I spent much of the summer walking and reading through two or three pages, a few cards at a time, and practicing layouts on myself and others.  Before this I felt more comfortable with a traditional Tarot deck as I felt I had a deeper understanding of the card meanings and the symbolism, but now that I've allowed the faeries deeper into my life, this is always my deck of choice.  The faeries advice is almost always spot on, firm but gentle, and quite frequently amusing. 



 I Shall Wear Midnight

I Shall Wear Midnight by Terry Pratchett

Last but not least.  In fact, if I had to pick a favorite book of the year, I'd have to go with this one out of loyalty and love.  I love the characters in the Tiffany Aching series with all my heart.  It takes place in Pratchett's entertaining Discworld universe that he populates in his adult novels, and there are a number of characters who make the leap back and forth, most notably the trio of Ramtop witches who are as wise as they are eccentric.  Other characters, including Tiffany herself, her little blue friends, and the locals that live in her beloved chalk country, are specific to this series.

It originally wrapped up as a YA trilogy, so I was ecstatic when I discovered in late 2009 that a fourth book was in the works.  My hardcover edition was still warm from printing when it arrived in the mail.  If you want to read this book, and you should, you need to start from the beginning.  The first book is The Wee Free Men.
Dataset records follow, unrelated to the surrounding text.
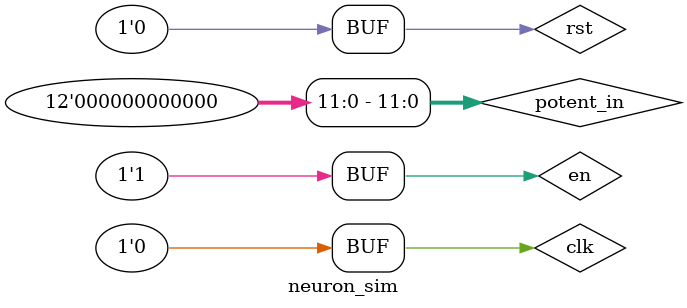
<source format=sv>
`timescale 1ns / 1ps


module neuron_sim();
    logic clk, rst, en;
    always begin clk <= 1'b1; #5; clk <= 1'b0; #5; end
    initial begin rst = 1'b1; #12; rst = 1'b0; end
    initial begin en = 1'b1; #20 en = 1'b0; #10 en = 1'b1; #70 en = 1'b0; #10 en = 1'b1; end
    
    logic signed [23:0] potent_in;
    always begin potent_in = {$random % 2048, 12'h0}; #10; end
    // $random % 2048: [-7ff, 7ff]
    // (can't write 'd2048 or 'h800 in place of 2048, because this would
    //  turn the result into unsigned)
    
    logic spike_out;
    neuron dut(clk, rst, en, potent_in, spike_out);
     
endmodule

</source>
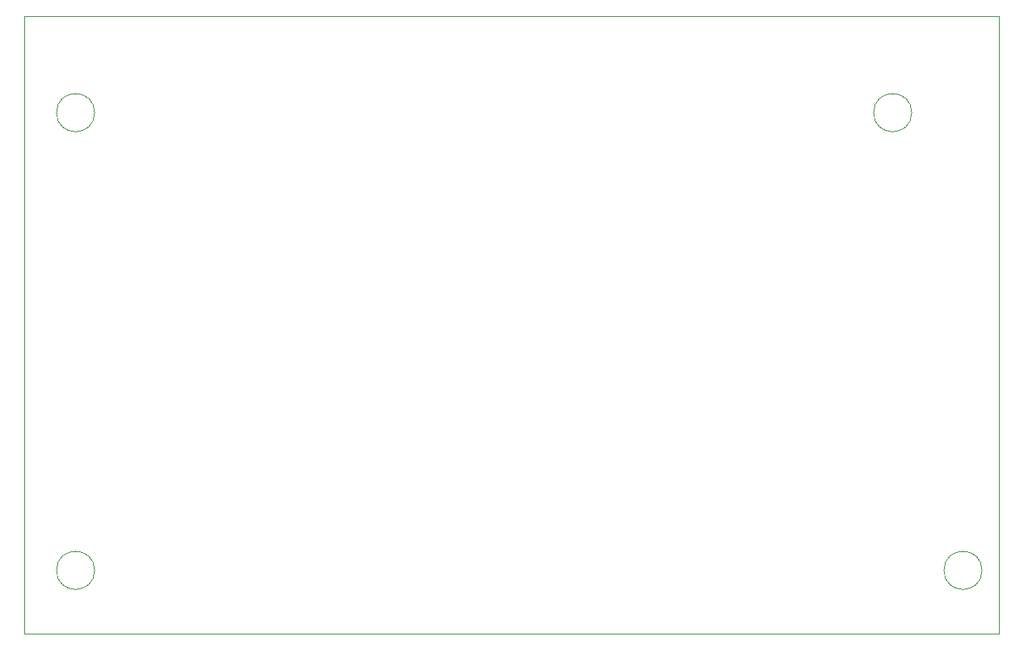
<source format=gm1>
%TF.GenerationSoftware,KiCad,Pcbnew,9.0.2*%
%TF.CreationDate,2025-07-11T23:58:14-07:00*%
%TF.ProjectId,motherboard,6d6f7468-6572-4626-9f61-72642e6b6963,rev?*%
%TF.SameCoordinates,Original*%
%TF.FileFunction,Profile,NP*%
%FSLAX46Y46*%
G04 Gerber Fmt 4.6, Leading zero omitted, Abs format (unit mm)*
G04 Created by KiCad (PCBNEW 9.0.2) date 2025-07-11 23:58:14*
%MOMM*%
%LPD*%
G01*
G04 APERTURE LIST*
%TA.AperFunction,Profile*%
%ADD10C,0.050000*%
%TD*%
G04 APERTURE END LIST*
D10*
X105378000Y-22098000D02*
G75*
G02*
X101378000Y-22098000I-2000000J0D01*
G01*
X101378000Y-22098000D02*
G75*
G02*
X105378000Y-22098000I2000000J0D01*
G01*
X19780000Y-22098000D02*
G75*
G02*
X15780000Y-22098000I-2000000J0D01*
G01*
X15780000Y-22098000D02*
G75*
G02*
X19780000Y-22098000I2000000J0D01*
G01*
X12446000Y-11938000D02*
X114554000Y-11938000D01*
X114554000Y-76708000D01*
X12446000Y-76708000D01*
X12446000Y-11938000D01*
X19780000Y-70104000D02*
G75*
G02*
X15780000Y-70104000I-2000000J0D01*
G01*
X15780000Y-70104000D02*
G75*
G02*
X19780000Y-70104000I2000000J0D01*
G01*
X112744000Y-70104000D02*
G75*
G02*
X108744000Y-70104000I-2000000J0D01*
G01*
X108744000Y-70104000D02*
G75*
G02*
X112744000Y-70104000I2000000J0D01*
G01*
M02*

</source>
A serendipitous side note, at the same time my book arrived, I also won and received a wonderful original watercolor from an English author, Danielle Barlow.  Here's a photo of it: Winter Chalk Hare.  As far as I or the artist knows, there isn't a chalk hare in real England, but amazingly enough, a chalk hare plays a pivotal role in I Shall Wear Midnight.  Coincidence?  Of course not! 

                                         ***************

And that's the end of the list.  Or it's not the end. Stay tuned.   I have ten more titles that are saved for special mention in an upcoming post.  In the meantime, what were your favorite books of 2010?  Let me know in a comment below or leave a link to your Top Reads blog post.  I'm always on the lookout for more books to add to my toppling stacks of wondrous words.

1 Comments:

Blogger Jan said...

What? Laume posted? Are you all right dear? Okay sorry, I had to give you a hard time.
I have read only 3 of the books on your list so I shall have to make note of the others. I really liked Niffenburgers other book, Time Travelers Wife, does that mean I would like this other one? I'm sure I will find out some day. Thanks for the post. Hope you are having a happy new year.